_What is expected_
Count the lines in the entries below that contain the word "mais". Reply with the number alone.

_Data records_

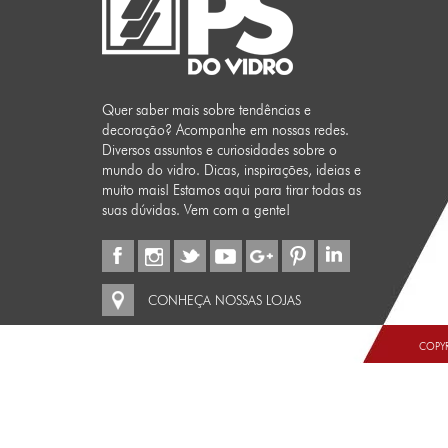
Quer saber mais sobre tendências e
decoração? Acompanhe em nossas redes.
Diversos assuntos e curiosidades sobre o
mundo do vidro. Dicas, inspirações, ideias e
muito mais! Estamos aqui para tirar todas as
suas dúvidas. Vem com a gente!
CONHEÇA NOSSAS LOJAS
COPYR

_Solution to this problem_
2